Il sentire comune confortato dai giudici
di Francesco Ognibene
(Avvenire 25 ottobre 2006)
Hanno scelto la via più netta, precisa, senza ombre. I giudici della
Consulta chiamati a decidere sulla congruità di un articolo della legge 40
rispetto alla nostra Carta fondamentale si sono pronunciati ieri in poche ore
per l'inammissibilità della questione di "legittimità
costituzionale" sollevata da un giudice civile. La Corte ha così sbarrato
immediatamente la porta al primo tentativo di alterare per via giudiziaria la
legge sulla fecondazione assistita varata dal Parlamento nel febbraio 2004 e
confermata con la scelta del non voto dai tre quarti dell'elettorato nei
referendum del giugno 2005.
Dopo il corpo elettorale, ora la Corte costituzionale: due risposte perentorie
che per strade diverse arrivano a concludere per l'intangibilità di una legge
che per quanto imperfetta rispecchia il sentire largamente condiviso degli
italiani e - di conseguenza - salvaguarda la civiltà giuridica che ne è
insieme espressione e garanzia. Nella fisiologia delle relazioni sociali lo
spirito del diritto e il senso comune devono sempre potersi riconoscere a
vicenda: se l'uno ignora l'altro si compromette la stessa tenuta di un Paese,
come ci insegnano numerosi casi in Europa. E se la Corte ha scelto ieri di
limitarsi a un giudizio preliminare, mantenendosi neutra rispetto ai contenuti
della legge, con il suo pronunciamento ha di fatto ricordato che c'è una linea
da non oltrepassare mettendo in guardia chiunque volesse imboccare la
scorciatoia delle carte bollate per mettere le mani sulla tutela della vita con
argomenti già sentiti nella campagna referendaria.
Se questo è il quadro di valori nel quale si può tentare una lettura del
verdetto - lasciando agli esperti gli argomenti tecnici - verrebbe quasi da
concludere che era difficile potersi immaginare un esito diverso. Ma non è
così. L'insuccesso clamoroso del tentativo di smantellare la legge 40
attraverso uno spicciativo ricorso alle urne non è argomento che riguarda la
Corte, chiamata a pronunciarsi alla luce dei princìpi del nostro ordinamento
senza scivolare in considerazioni di carattere politico che non le competono.
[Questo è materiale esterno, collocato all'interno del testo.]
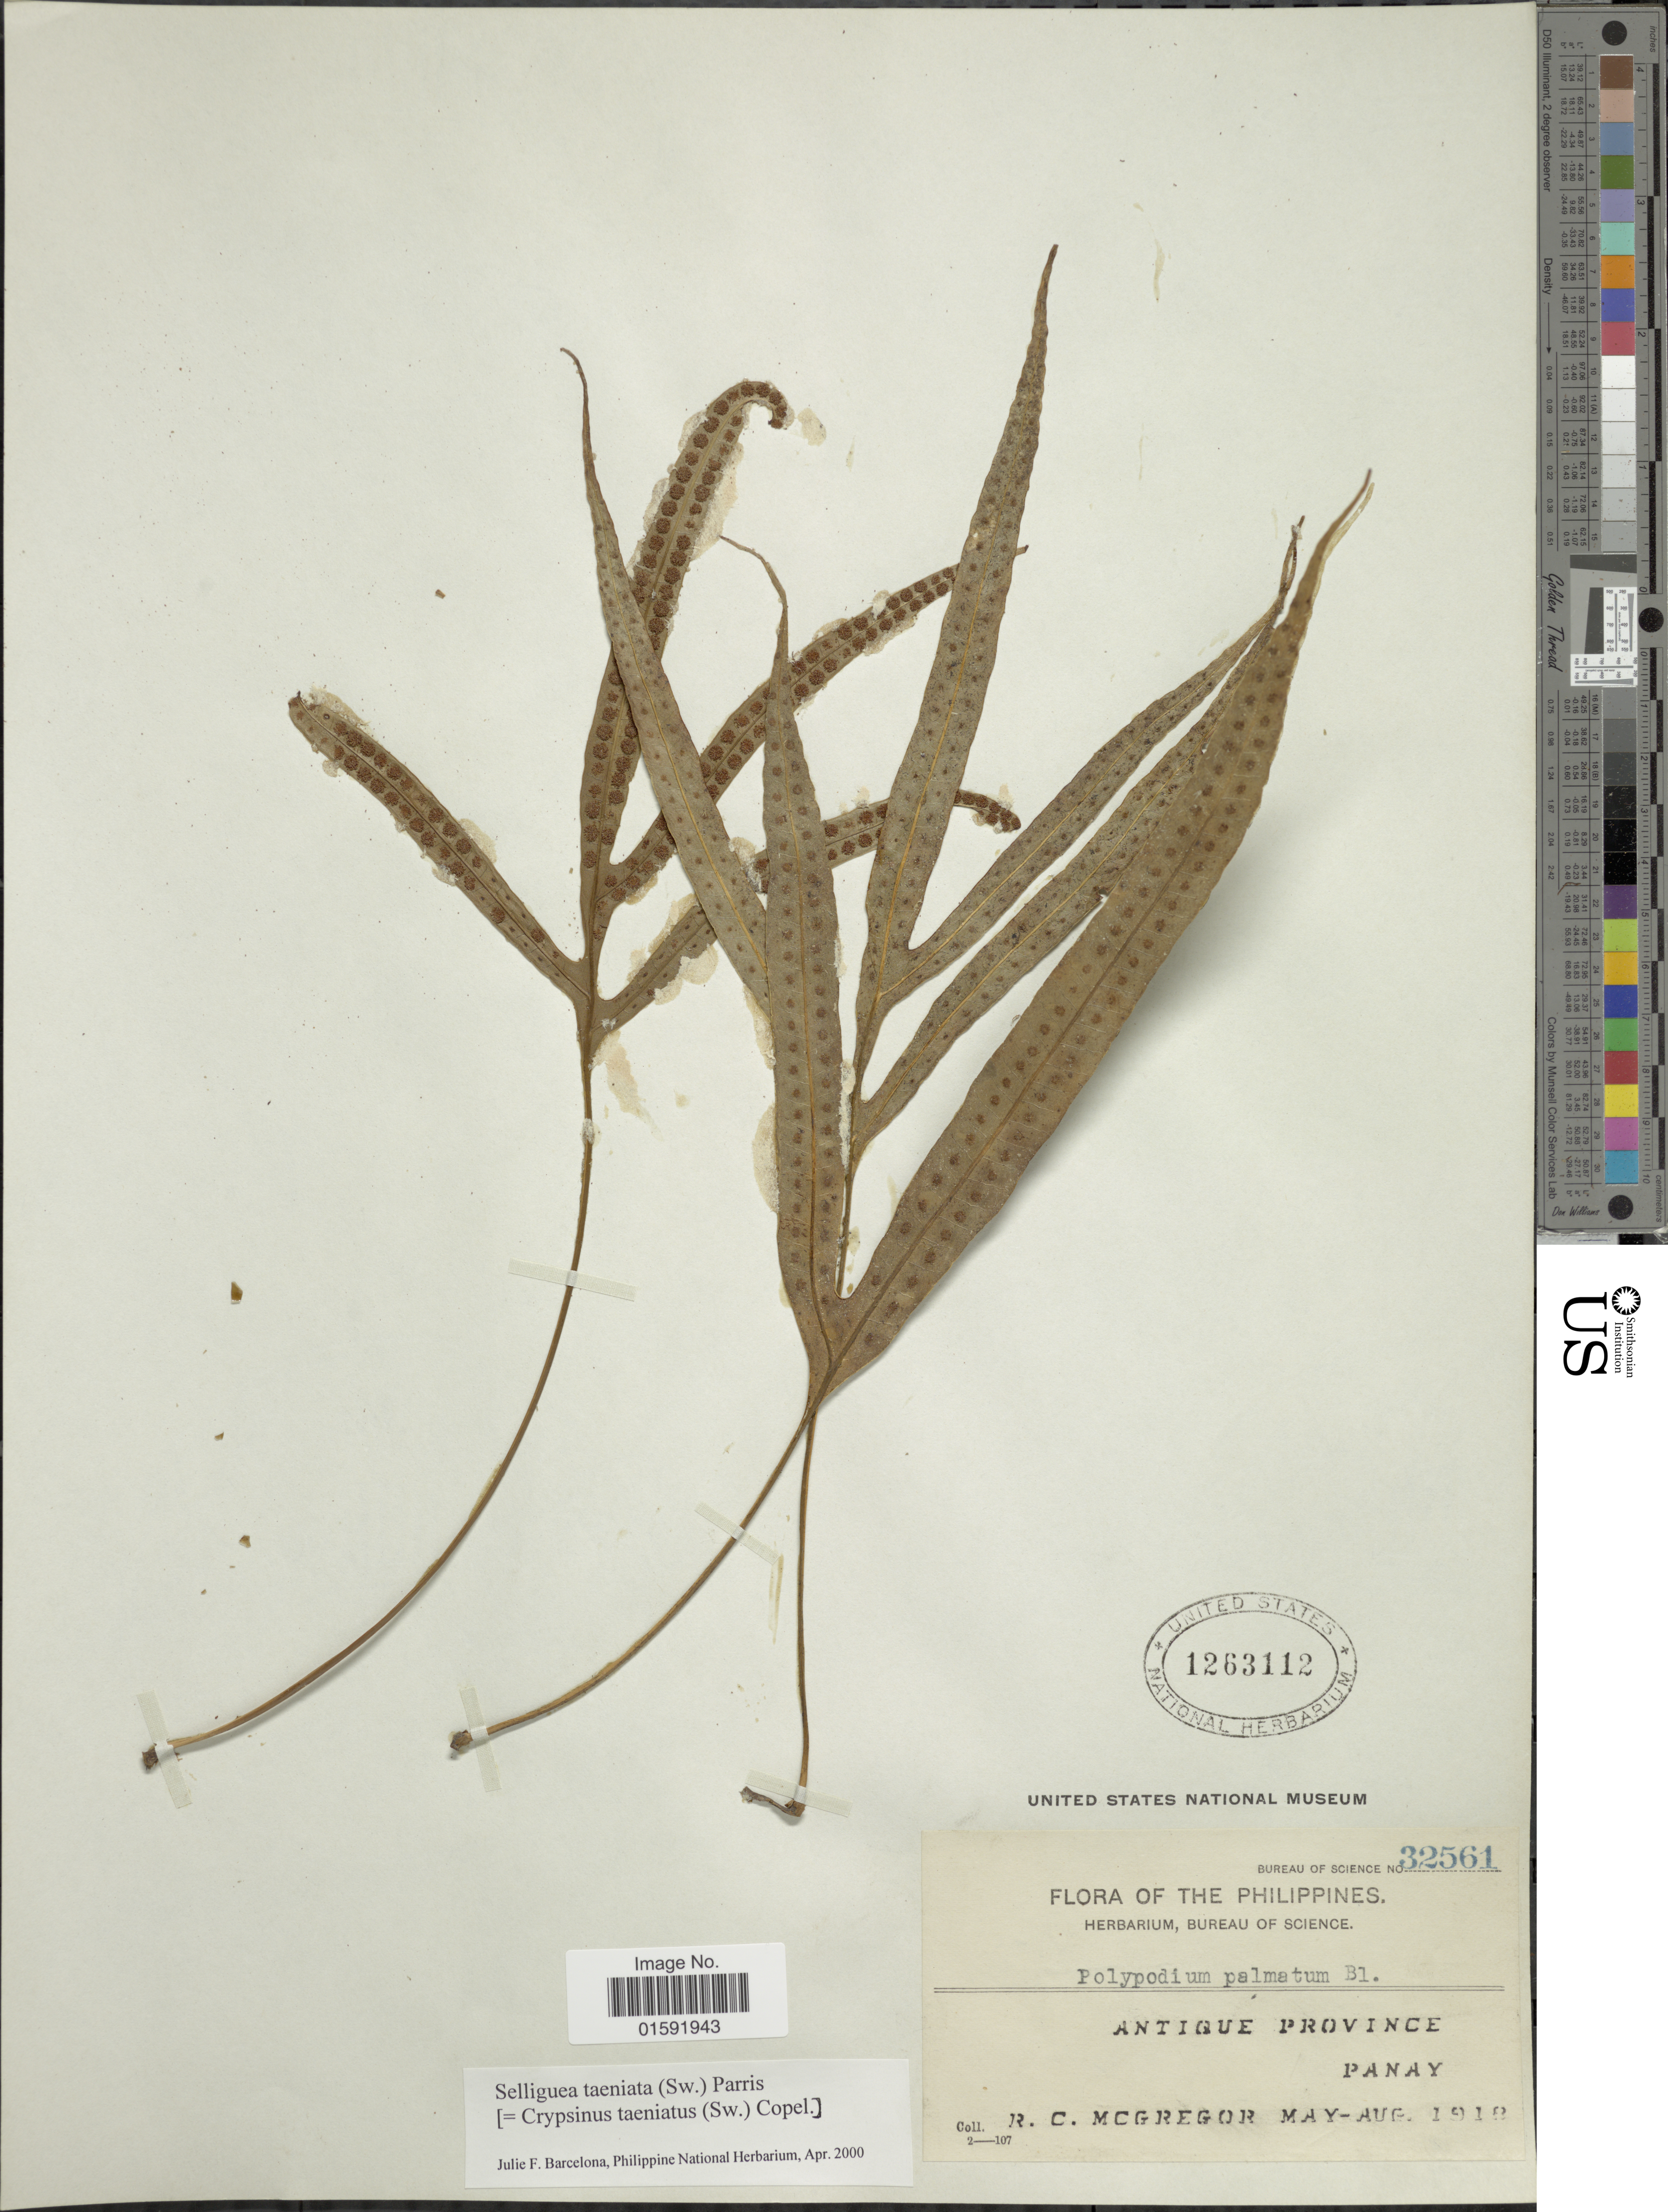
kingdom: Plantae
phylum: Tracheophyta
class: Polypodiopsida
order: Polypodiales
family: Polypodiaceae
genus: Selliguea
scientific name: Selliguea taeniata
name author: Parris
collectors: R. C. McGregor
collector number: Bureau of Science 32561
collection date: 1918-05/1918-08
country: Philippines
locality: Antique Province, Panay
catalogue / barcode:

Ma proprio questa terzietà assoluta del suo profilo rafforza ancor più il
significato del pronunciamento di ieri sera, del quale si attendono ora le
motivazioni. In altre parole, un esito simile era tutt'altro che scontato. E
infatti si andava già rimettendo in moto la lobby politica e culturale che
aveva tentato la spallata referendaria restando poi disorientata davanti alla
risposta corale dei cittadini a lungo blanditi con ogni genere di argomenti. I
giudici hanno tagliato corto, mettendo subito a tacere quanti si accingevano a
ripescare da un repertorio già usurato le solite affermazioni sull'arretratezza
di una legge crudele.
Il caso approdato davanti alla Corte sembrava tagliato su misura per l'ennesima
campagna strumentale sullo spartito della "pietà umana": a spingere
un giudice di Cagliari a proporre la questione di legittimità costituzionale
dell'articolo 13 era infatti il caso delicatissimo di una coppia portatrice di
talassemia che desidera avere un figlio sano e viene indotta a credere che altro
non le resti se non l'aborto selettivo o l'individuazione dell'embrione
"non difettato" tra quelli concepiti in vitro, mentre si sa che ormai
la scienza è già andata oltre questo drammatico bivio.
Con la sua sentenza la Corte alza ora un muro attorno alla legge 40 per
difenderla da chi vagheggia un'umanità scremata in sala operatoria o in
provetta: l'uomo non si "seleziona", e il diritto deve garantirlo. Gli
italiani, questo, l'avevano già capito.